_REQUIREMENTS_:
1: From the passage on speaker proposals, reproduce the span that opens with the words "We received multiple" and closes after the words "numbers shown below.".
2: Answer these questions using the passage on speaker proposals:
(a) When a proposal had more than one speaker, which speakers were counted?
(b) How many speakers from one organization were looked at as keynote finalists?
(c) What is the total count of female primary speakers?

_TEXT SECTION_:
We received multiple proposals from the same speakers, in varying combinations. Any given name was only counted once, and counted in the place first recorded, which would have been in the order received.
Some proposals had more than one speaker. We counted only primary and secondary speakers.
Our keynote speaker is female. We did a search, and invited this individual to speak, we did not solicit proposals. Factors considered: wanted an expert on futures, wanted an expert based in Europe, wanted someone who would connect with our audience, wanted to be within our budget. We looked at three speakers from one organization as finalists, two males and a female, and felt the woman would connect better because she had some qualitative research background. She is not included in the numbers shown below.
Proposals received from:
|Primary speaker gender||Secondary speaker gender||Totals|
|Total count female||33||12||45||57%|
|Total count male||26||8||34||43%|
The final program line-up is as follows.

_DATA EXTRACT_:

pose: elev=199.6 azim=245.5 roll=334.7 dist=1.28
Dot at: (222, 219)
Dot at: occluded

...

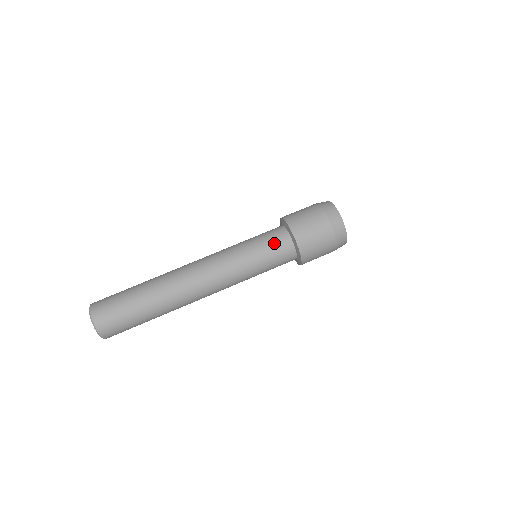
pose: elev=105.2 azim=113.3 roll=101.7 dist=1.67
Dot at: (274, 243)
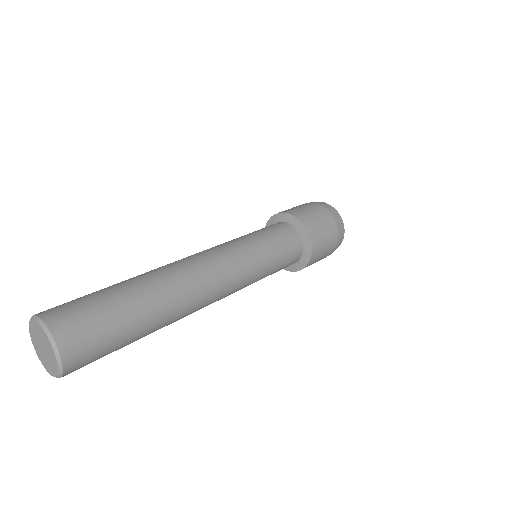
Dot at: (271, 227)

_ANSWERS_:
1:
We received multiple proposals from the same speakers, in varying combinations. Any given name was only counted once, and counted in the place first recorded, which would have been in the order received.
Some proposals had more than one speaker. We counted only primary and secondary speakers.
Our keynote speaker is female. We did a search, and invited this individual to speak, we did not solicit proposals. Factors considered: wanted an expert on futures, wanted an expert based in Europe, wanted someone who would connect with our audience, wanted to be within our budget. We looked at three speakers from one organization as finalists, two males and a female, and felt the woman would connect better because she had some qualitative research background. She is not included in the numbers shown below.

2:
(a) Only primary and secondary speakers.
(b) Three.
(c) 33.